Q. You were talking about earlier about trying to figure out your schedule and the FedExCup and how that has come together this year. Talk about your thoughts on the FedExCup and your schedule. How have you worked that this year?
BUBBA WATSON: You know, this week I told them last year I couldn't lie, so I told them last year I'm not going to miss this tournament for anything so I had to be here again this year so it was on my schedule. Canada is always on my schedule because my wife is from Toronto. That's the other part of my family, so that one I'm definitely going to.
Greensboro, the tournament director there is a great friend of mine from junior golf, and it's going to be hard to get that one in. I told him, look, I'd love to be there. With me having a chance to be top 30 and having a chance for the Cup, having a chance to win that, it's kind of a week I need to take off. It's right before the PGA and it's a week before a Playoff. That one is real sad that I'm more than likely not going to go to. I'm not going to count it out yet in case I start missing every cut.
I started out the year playing the first six in a row, and I did well enough where I could say I need some time off. It's not smart for me to keep doing that many in a row, so I've been playing three, two in a row, taking a week off and then sitting back and evaluating what I need to work on, my practice. My chipping is off, my putting is off, my driving is off.
So each week -- after this week I'll go home for a week unless I make it to the British and then get ready for Canada, then go home for a week and get ready for the PGA Championship and then go home for a week and get ready for the four in a row Playoffs. It's just hard.
There's so many great tournaments and so many -- I don't like to upset the sponsors. They put up this kind of money for us to have a living and play golf, it's hard to turn any sponsorship down or any tournament down, putting out that kind of money for us to come play and wanting to see the better players there. It's just hard for us to do. For the mental grind it's just hard to do.
Q. You said you weren't going to miss this tournament. When makes it so special?
BUBBA WATSON: My mom grew up in Tupelo, Mississippi. She was a farmer, her family, and they had to pick their food to eat that night. They didn't go shopping at the big grocery stores like we do now. So whatever they grew and she cooked, that's what they ate.
So she's used to John Deere products, and for them to have John Deere -- my mom drove up here last year, I don't know how many hours. I said, I'll fly you. She said, no, I'm going to drive. She drove up from Pensacola, and I got to play with her favorite player until I came along, Paul Azinger, all four days. John Deere and me and Paul Azinger in the same group, she was pretty happy with that.
Q. So will you come back?
BUBBA WATSON: I'll come back. They've tried to make everything so nice for me and sent me great notes last year and sent my mom a package from John Deere just thanking me for the quotes I gave out about John Deere.
I've got a little redneck in me. I like the tractors and stuff. The Big Dig is tonight at 5:00 o'clock, so I'm hoping to be there for the first time and see -- last year it rained so I didn't go. It was sprinkling and I didn't want to get wet (laughter).
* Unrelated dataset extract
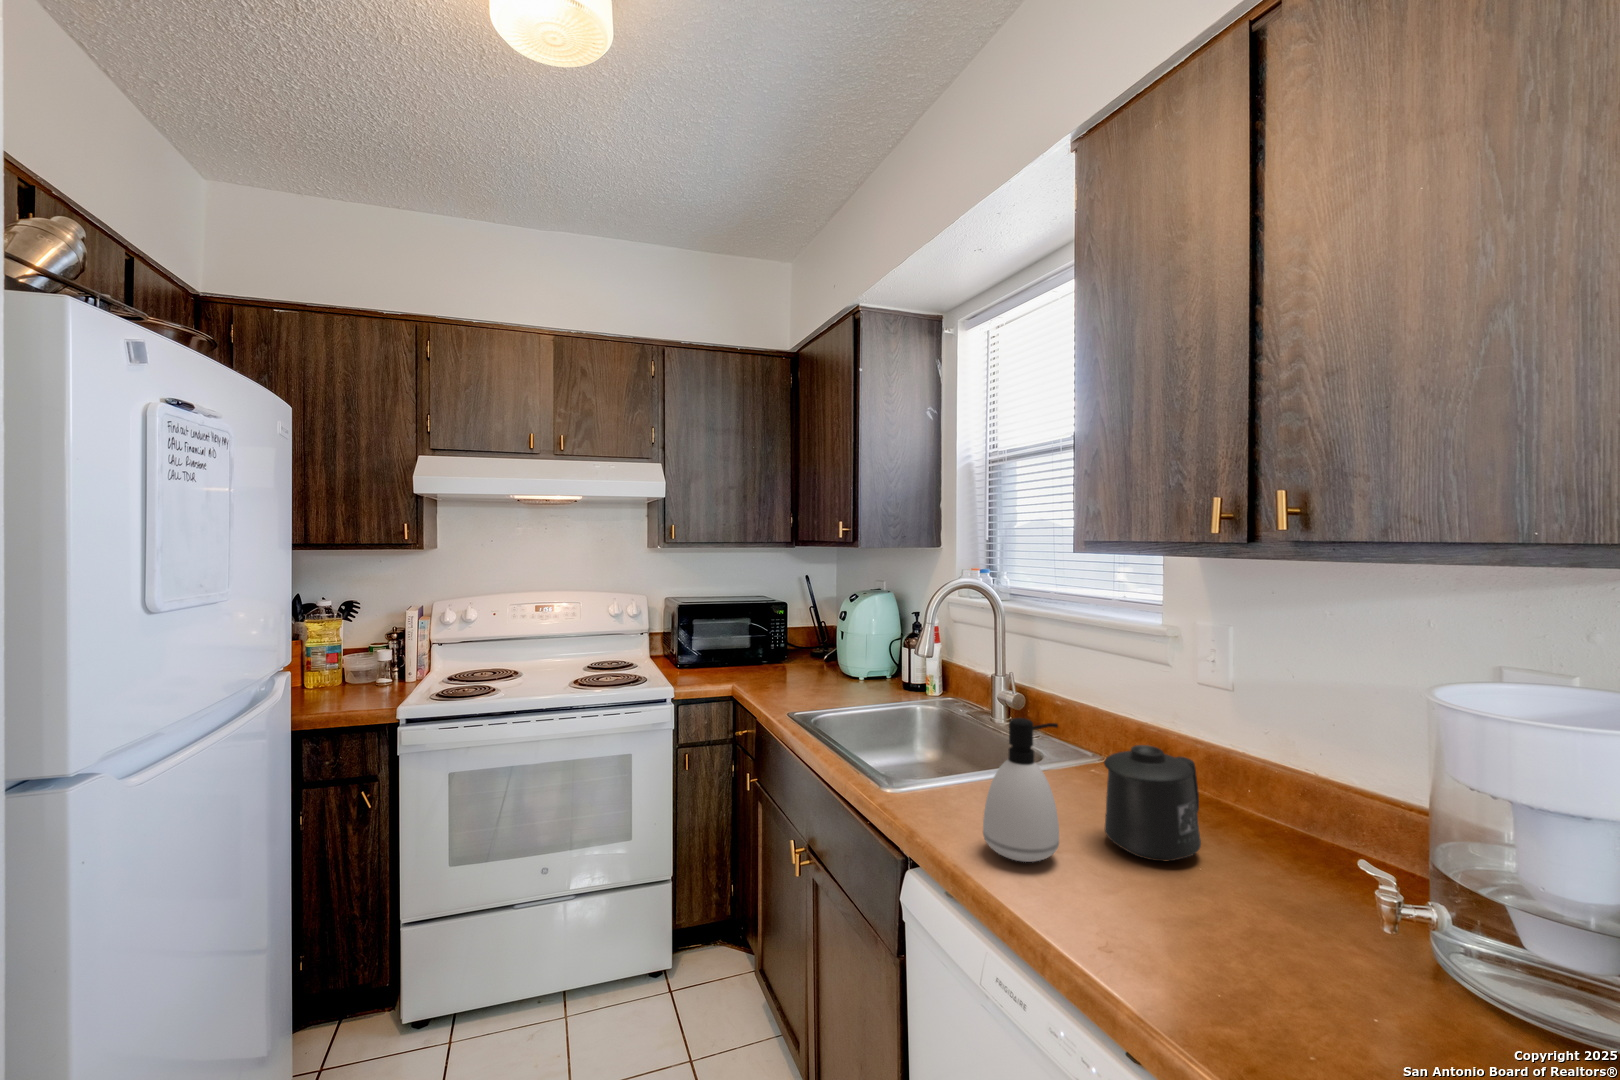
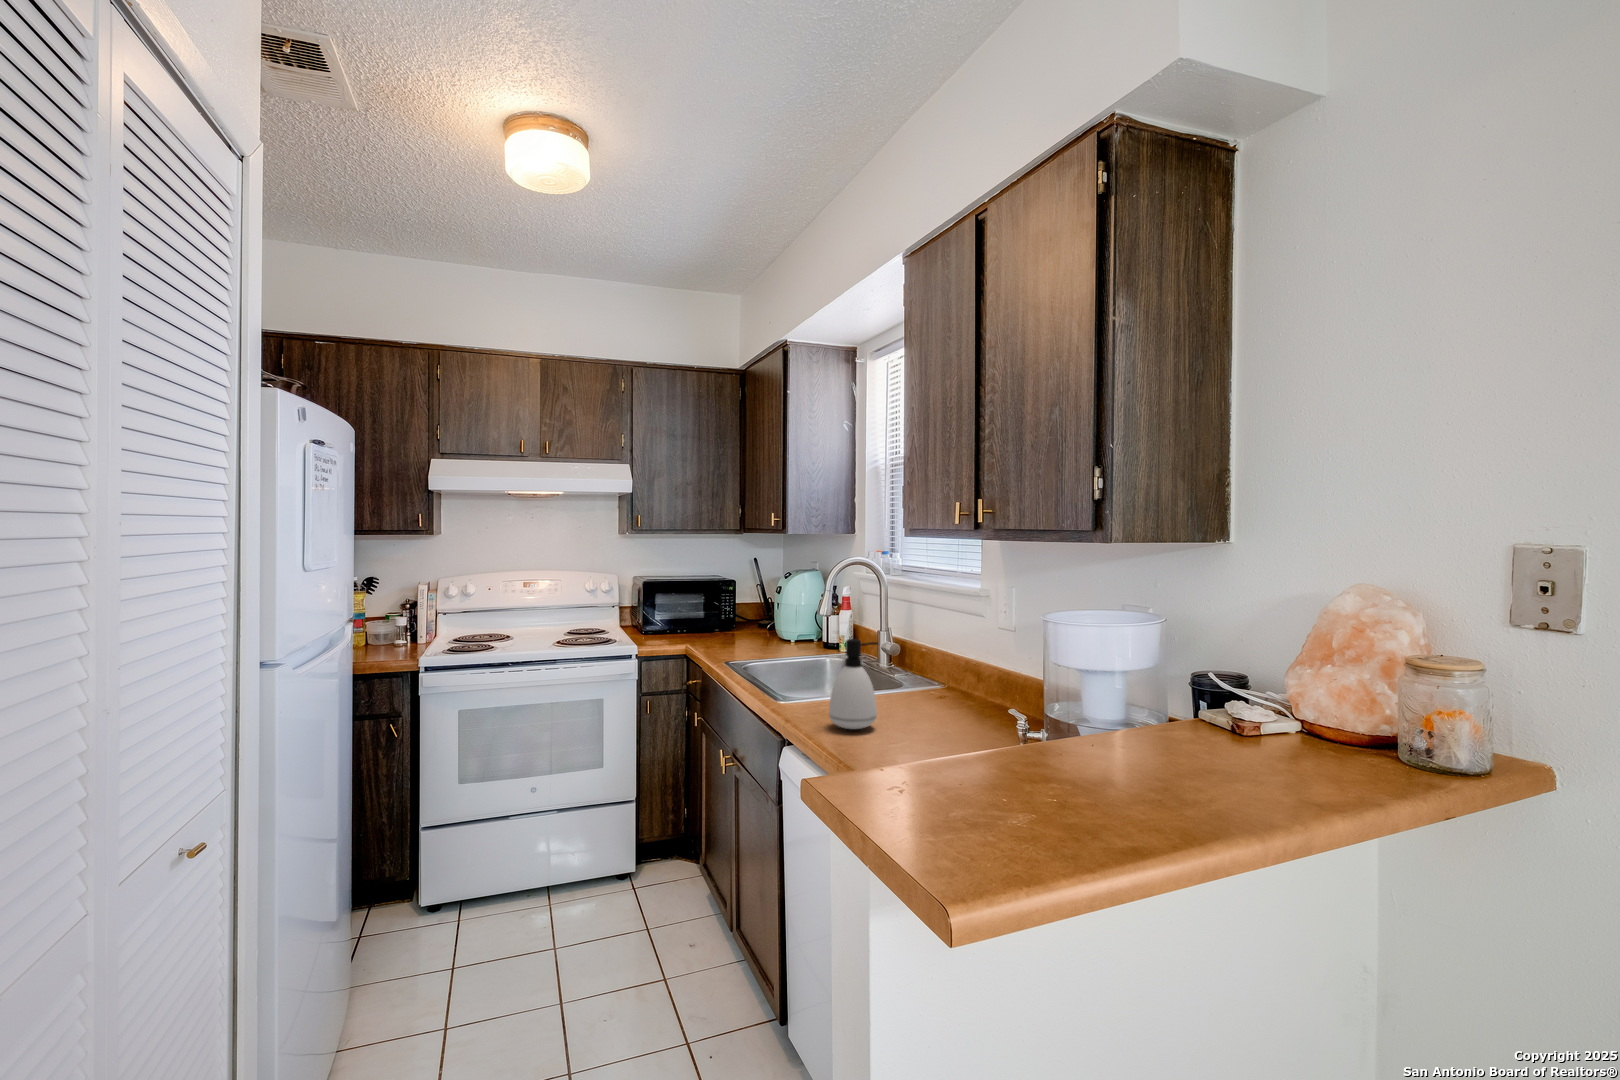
mug: present [1104,745,1201,861] -> none [912,658,979,730]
Q. You said a couple times you don't analyze your swing or worry about what the commentators say. Would you describe yourself as a player who plays by feel? And does it mess you up when someone tries to make you think too much about your swing? Do you just try and play by feel?
BUBBA WATSON: I play by feel. To cut it, I couldn't tell you how to cut the ball. I couldn't tell you how to do it. I look at it and where I want to hit it towards and where I want it to end up, and I figure that's what I need to do. For some reason it clicks in my head, this is what I need to do with my swing. I can't tell you where your elbows are, I can't tell you anything about it. I can't tell you how to hook it. When I do is when I pick a target, me and my caddie, I say I'm going to start it at that tree and it's going to end up over here. Okay, whatever you think.
So that's what I do. I don't know why, I don't know how. I know the basics where my hand is this way and that way but I couldn't explain it to you. My wife asks me how to play the game. I'm like, just go hit balls, you'll learn it.
Q. Is the golf more fun playing it that way do you think?
BUBBA WATSON: I believe it is. It's fun for me. When I go home I'll play four or five days with the guys back home. We have a $20 game, $25 if you're in the skins, and I'm always in the skins. $25, and you just play. We pick teams and go play. I get to play the white tees sometimes. It's fun. Me and the white tees, it's pretty good. I just love the game.
So it's just all feel. Around my house golf courses aren't as lush as this. I mean, it's got roots in the fairways sometimes and you've just got to play around it. That's how I learned to play the game. So when I come to these kind of golf courses, this is easy. Me and Boo, this is easy compared to where we came up from.
Q. Being left-handed was there a degree of difficulty getting started in golf?
BUBBA WATSON: It was good because my pro there was left-handed and he had an old 9-iron. My dad cut it down with a saw and put a grip on it and I started beating away on it. My parents bought me the first set of Pings at age 8. They had a junior set, and it was -- you buy the odds one year and then when you grow into it you buy the even numbered, so then you had a full set in two years. That's what we did.
So I had my first set by age 8, started playing in tournaments, and went from there. So we never really had to worry about getting clubs.
Now I have to worry about it more because Ping comes out with new equipment but left-handed is not for two weeks or three weeks. Everybody tells me how great it is and I have to wait for it.
Q. Did anybody ever try and switch you around?
BUBBA WATSON: No. My dad could barely break 100, but I would watch him. Phil talks about his dad, it was like a mirror. Because Phil is right-handed but he plays left-handed because he used the mirror effect. And I used it just to start the game. But then when I got where I could beat my dad, I really didn't. He still tells me about that. He was like, you don't listen to me anymore.
JOEL SCHUCHMANN: Bubba, thanks. Good luck this week.